Dans cette interview, il nous ouvre les portes de son quotidien : ses réflexions, ses inspirations, ses projets à venir, mais aussi la beauté brute et l’humilité qu’il trouve au sommet des montagnes. Que vous soyez passionné d’alpinisme ou simplement curieux de découvrir ce monde fascinant, cette interview vous donnera un aperçu unique des défis, des risques et de la liberté que l’aventure en montagne offre.

Question : Est-ce que tu peux, dans les grandes lignes, te présenter et raconter un petit peu ton parcours ?

Réponse :
Je vais me présenter de manière assez factuelle. Je m’appelle Charles Dubouloz, j’ai 35 ans, et je suis guide de haute montagne. C’est ma profession de base. Je suis aussi alpiniste professionnel depuis plusieurs années, ce qui signifie que je vis de mon sport, grâce à mes sponsors. Je passe le plus clair de mon temps à m’entraîner et à grimper, que ce soit pour moi ou pour des projets. J’ai ouvert de nombreuses voies et fait des répétitions difficiles, en solo et en cordée. J’ai aussi réalisé des expéditions dans des endroits comme l’Himalaya, le Pakistan, le Népal, et l’Inde. C’est vraiment ce qui m’attire aujourd’hui. Je passe mon temps dehors à grimper, faire du parapente, du ski, et profiter des montagnes.

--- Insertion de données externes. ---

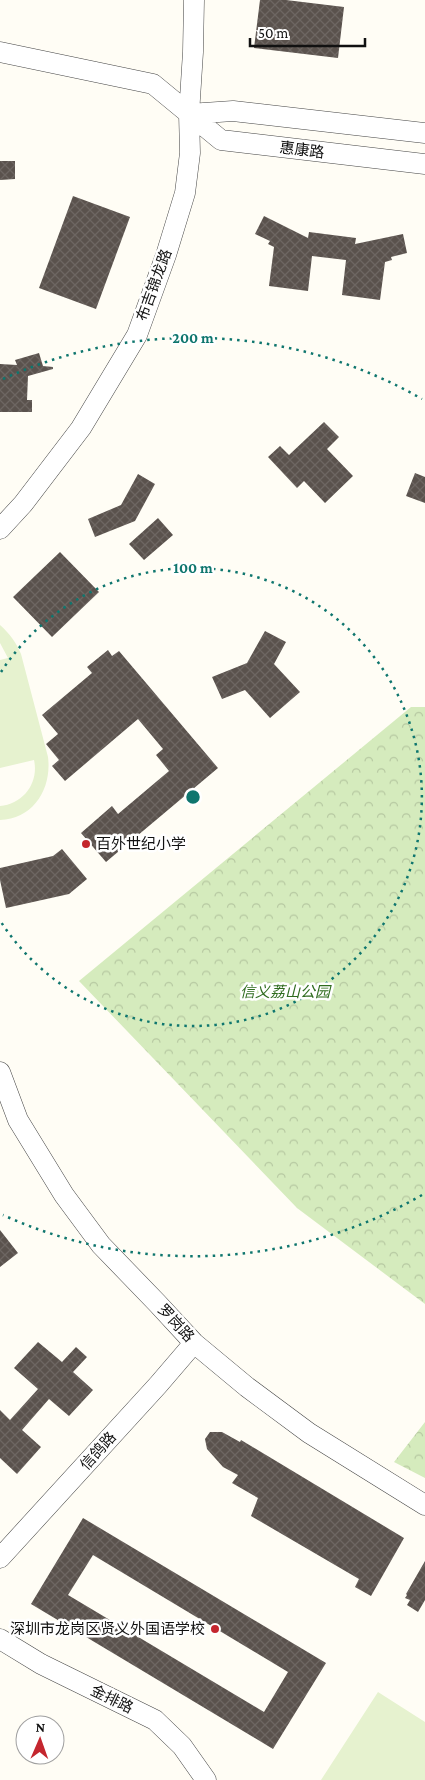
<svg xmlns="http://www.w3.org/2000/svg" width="425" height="1780" font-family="'Crimson Pro','Noto Sans SC',serif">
	<defs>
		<pattern id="park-crowns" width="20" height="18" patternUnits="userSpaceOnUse" patternTransform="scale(1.25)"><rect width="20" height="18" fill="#d5ebbd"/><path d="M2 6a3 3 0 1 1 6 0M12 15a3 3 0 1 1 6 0" fill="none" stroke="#b6c8a1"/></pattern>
		<pattern id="building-cross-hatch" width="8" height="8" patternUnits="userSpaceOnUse" patternTransform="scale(1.25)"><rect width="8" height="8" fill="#5a524d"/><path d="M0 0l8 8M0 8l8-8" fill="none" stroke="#6d6662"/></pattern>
	</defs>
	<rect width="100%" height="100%" fill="#fffdf5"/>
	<!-- park -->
	<path fill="url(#park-crowns)" d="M411,707H425V1304L297,1208L79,981Z
		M425,1422V1478L394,1462Z"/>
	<!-- pitch -->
	<path fill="#e6f2cf" d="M0,625C10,634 16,642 21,654L48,757C52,788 34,819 0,820V806C24,804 39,782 34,760L0,768V660L8,658L0,643Z
		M378,1692L425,1722V1780H321Z"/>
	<!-- building -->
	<path fill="url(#building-cross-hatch)" fill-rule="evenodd" d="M260,0H286L344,7L338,58L254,48Z
		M0,161H15V179L0,180Z
		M73,196L130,217L96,309L39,288Z
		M264,216L308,238L309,232L356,238L355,244L403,234L407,253L391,257L392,260L385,262L380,300L342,295L346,260L312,256L308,291L269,286L274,247L268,244L270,241L255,234Z
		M39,353L43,366L53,367V369L28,376L27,400H32V412H0V364L17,365L15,360Z
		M324,422L339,437L327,449L353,476L325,503L304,481L297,488L268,457L280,446L289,455Z
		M415,473L425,477V503L406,496Z
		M138,474L155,484L135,521L95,537L88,519L121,505Z
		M158,518L173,535L144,560L129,544Z
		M60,552L99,592L52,637L13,597Z
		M265,631L286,642L274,664L300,692L270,718L245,690L222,699L212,677L247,663Z
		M108,650L112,656L119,651L218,768L106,862L81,833L112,806L118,814L169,771L156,755L163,749L138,719L65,781L52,766L59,760L46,744L58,734L42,715L92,673L87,667Z
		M62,849L87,879L69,894L6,908L0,880V868L53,856Z
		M0,1230L18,1253L0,1267Z
		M38,1342L62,1362L76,1347L87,1357L73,1372L93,1390L69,1416L49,1399L22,1430L41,1447L17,1474L0,1458V1410L10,1420L38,1389L14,1368Z
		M210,1432H222L240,1442L241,1440L404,1538L371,1596L355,1587L359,1579L251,1516L258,1498L232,1483L238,1475L223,1467L207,1449L205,1439Z
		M83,1518L326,1663L273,1749L31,1604ZM93,1555L288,1672L264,1712L68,1595Z
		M425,1561V1600L418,1612L407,1605L410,1600L405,1598L407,1595L406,1594Z"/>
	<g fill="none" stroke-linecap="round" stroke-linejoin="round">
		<defs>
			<path id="minor" d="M0,52L153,84L221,140L425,164
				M189,114L233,111L425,133
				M0,529L23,504L81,428L137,335L166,255L185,193L190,153L189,114L193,52L194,0
				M0,1072L18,1120L64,1195L101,1245L157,1303L194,1343L247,1387L309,1433L425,1505
				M0,1558L158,1385L194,1343
				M0,1639L41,1664L155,1720L182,1746L206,1780"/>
		</defs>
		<!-- minor casing -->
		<use href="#minor" stroke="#444" stroke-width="21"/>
		<!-- minor -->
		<use href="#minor" stroke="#fff" stroke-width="20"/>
	</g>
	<!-- distance rings -->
	<g fill="none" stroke="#0f766e" stroke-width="2.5" stroke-dasharray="2.5 5">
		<path d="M1 672A229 229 0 1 1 1 922"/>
		<path d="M422 1195A459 459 0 0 1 3 1215M3 379A459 459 0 0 1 422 399"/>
	</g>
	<!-- markers -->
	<g fill="#c4262e" stroke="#fff" stroke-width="2">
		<circle cx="86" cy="844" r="5"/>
		<circle cx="215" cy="1629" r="5"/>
	</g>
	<g text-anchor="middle" stroke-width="5" stroke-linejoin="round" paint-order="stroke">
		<!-- street labels -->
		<g font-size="15" fill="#111" stroke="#fff">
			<text transform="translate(302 150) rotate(7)" y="5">惠康路</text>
			<text transform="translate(154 285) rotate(-70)" y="5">布吉锦龙路</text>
			<text transform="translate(176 1323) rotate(47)" y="5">罗岗路</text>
			<text transform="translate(98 1451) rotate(-48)" y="5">信鸽路</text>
			<text transform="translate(112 1699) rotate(26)" y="5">金排路</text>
		</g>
		<!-- poi labels -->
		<g font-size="15" fill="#111" stroke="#fff" text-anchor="start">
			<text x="96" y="849">百外世纪小学</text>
			<text x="205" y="1634" text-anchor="end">深圳市龙岗区贤义外国语学校</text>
		</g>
		<!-- park labels -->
		<g font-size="15" font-style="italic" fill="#2f6b1f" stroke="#fff">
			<text x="285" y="997">信义荔山公园</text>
		</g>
	</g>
	<circle cx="193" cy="797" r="8" fill="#0f766e" stroke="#fff" stroke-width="2.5"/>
	<g font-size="15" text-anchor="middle" font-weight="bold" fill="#0f766e" stroke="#fff" stroke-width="5" stroke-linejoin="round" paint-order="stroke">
		<text x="193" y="343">200 m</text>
		<text x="193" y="573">100 m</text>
	</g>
	<!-- north arrow -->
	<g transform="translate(40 1740) rotate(2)"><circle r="24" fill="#ffffff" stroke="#a0a0a0"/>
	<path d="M0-4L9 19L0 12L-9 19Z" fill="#c4262e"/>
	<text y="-8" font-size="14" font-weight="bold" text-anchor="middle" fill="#111111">N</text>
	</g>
	<!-- scale -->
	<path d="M250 38v8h115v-8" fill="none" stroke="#111111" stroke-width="2.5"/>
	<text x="258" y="38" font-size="15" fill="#111111" stroke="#ffffff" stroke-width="4" paint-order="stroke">50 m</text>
</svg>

2. Sur l’origine de ta passion :

Question : Ça a commencé à quel âge ?

Réponse :
J’ai commencé assez jeune, mais je ne suis pas originaire de Chamonix, je viens d’Annecy, au pied des montagnes. Dès mon enfance, je me suis tourné vers des sports en plein air, mais pas forcément de manière très technique. C’était plutôt des sports d’endurance, comme le trail et le ski-alpinisme. J’ai commencé à m’y adonner sérieusement entre 10 et 16 ans. Je me concentrais sur le cardio et j’adorais ça. En fait, je suis arrivé à la montagne à travers une logique de vitesse, de monter vite au sommet, pas forcément de manière technique, mais l’idée était de foncer, de donner tout ce que j’avais. C’est cette sensation d’être dehors qui m’a attiré. Au fur et à mesure, je suis naturellement passé vers des ascensions plus techniques. En escalade, il y a cette concentration presque perpétuelle, une fixation sur l’instant, et c’est ce que j’ai trouvé de magique. L’engagement, la rusticité, le froid… tout ça m’a vraiment plu. J’ai donc passé mon diplôme de guide et j’ai continué à faire des ascensions difficiles. Voilà un peu mon parcours.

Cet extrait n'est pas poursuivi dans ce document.